Art therapy and flexible learning for disabled students

Champion’s interest in art therapy — guiding severely disabled or disadvantaged individuals in utilizing creative production as a means of mental and emotional health work — stemmed in large part from his own challenges with dyslexia and complications he has at times, distinguishing “right” from “left” due to being ambidextrous, in addition to a slight synesthesia in which his direct senses can be, as he put it, “a little bit different.” Such “differences” required that he become at a young age self-motivated and self-actualizing in innovative problem-solving.  

He believes that this specialized background allows him to be an even more attentive and adaptive instructor at Central State, particularly for students who — like himself — may not have had much conventional success in previous schooling, may be first-generation college attendees, and may require a more unique and flexible learning program which Champion can intimately provide. 
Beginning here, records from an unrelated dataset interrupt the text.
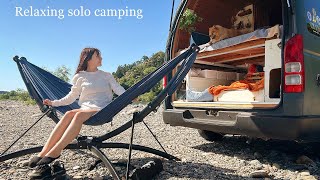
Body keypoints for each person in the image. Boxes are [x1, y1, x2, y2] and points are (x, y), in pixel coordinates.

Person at [28, 47, 126, 168]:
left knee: (78, 115)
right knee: (69, 114)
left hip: (103, 109)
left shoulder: (106, 75)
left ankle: (56, 151)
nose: (101, 58)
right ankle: (43, 153)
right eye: (98, 56)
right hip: (86, 108)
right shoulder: (80, 76)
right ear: (88, 59)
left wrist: (131, 96)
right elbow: (71, 97)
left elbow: (118, 89)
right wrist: (54, 103)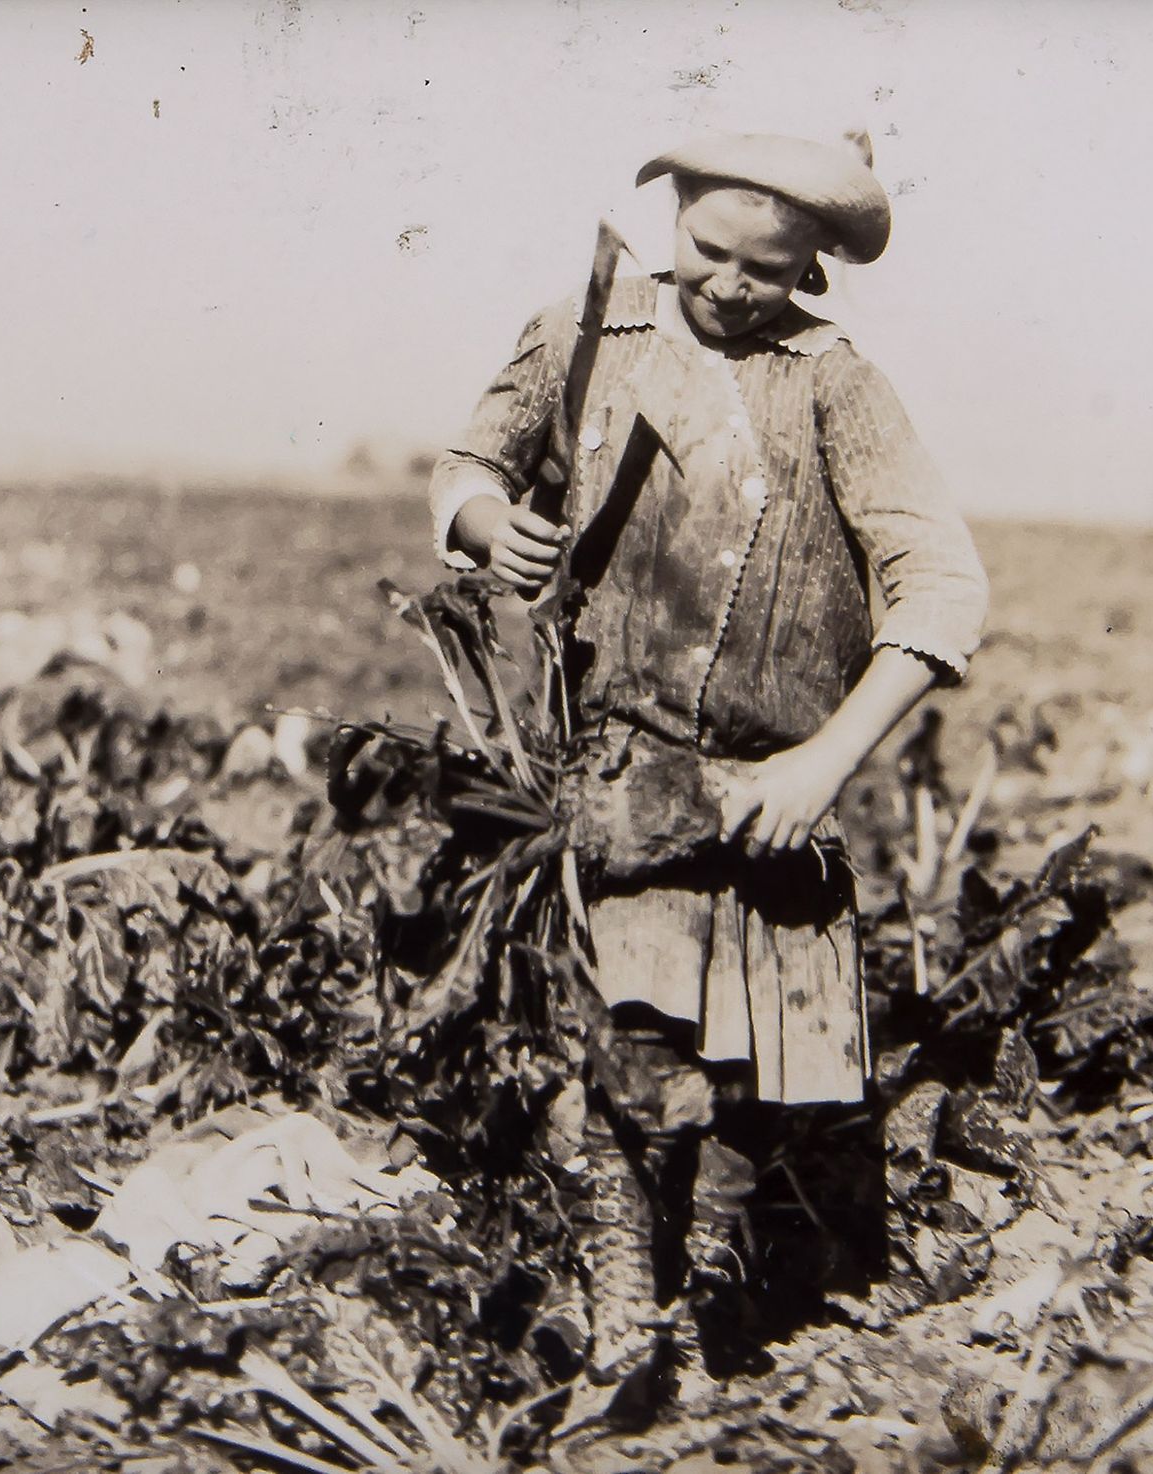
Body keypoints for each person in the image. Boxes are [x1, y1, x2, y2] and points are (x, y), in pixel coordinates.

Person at [428, 127, 990, 1389]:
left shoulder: (835, 382)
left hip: (775, 787)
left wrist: (825, 764)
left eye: (769, 270)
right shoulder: (586, 334)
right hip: (628, 770)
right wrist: (486, 527)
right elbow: (471, 463)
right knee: (635, 1050)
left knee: (756, 1076)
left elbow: (942, 588)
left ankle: (713, 1305)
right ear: (670, 216)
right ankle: (625, 1298)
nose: (732, 286)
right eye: (708, 251)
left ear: (814, 269)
As much value as Champion found in his work as an arts therapist, the field is an extremely time-consuming one, and could also be emotionally draining to a point where there would be little time and energy left for personal creative production. As such, Champion decided yet again to take a different track, focusing once more on fine art, and received his graduate certificate from Hood in 2010 before gaining his MFA from North Dakota shortly thereafter in 2013. 

During a two-week seminar at Gatlinburg, Tennessee’s Arrowmont School of Arts and Crafts, Champion became friendly with new colleague Allen Chen who was teaching at Central State at that time. Upon leaving to teach elsewhere, Chen recommended Champion for his then-vacant position. Champion applied, earned the spot, and has since 2014 been working first as an instructor, then as assistant professor, and finally as associate professor for classes ranging from Beginning Ceramics, Figure Drawing and Sculpture to Introduction to Art (art history), and, most recently, the Senior Art Show. 

“I didn’t know much about Central State right up until I was applying,” Champion confessed. “But not every art school offers ceramics. So, just having that opportunity here was a great find. I was really excited at having that opportunity. And I’ve really enjoyed using my unconventional background and experiences in education to assist in working with my students. It all relates to how I teach at Central State.”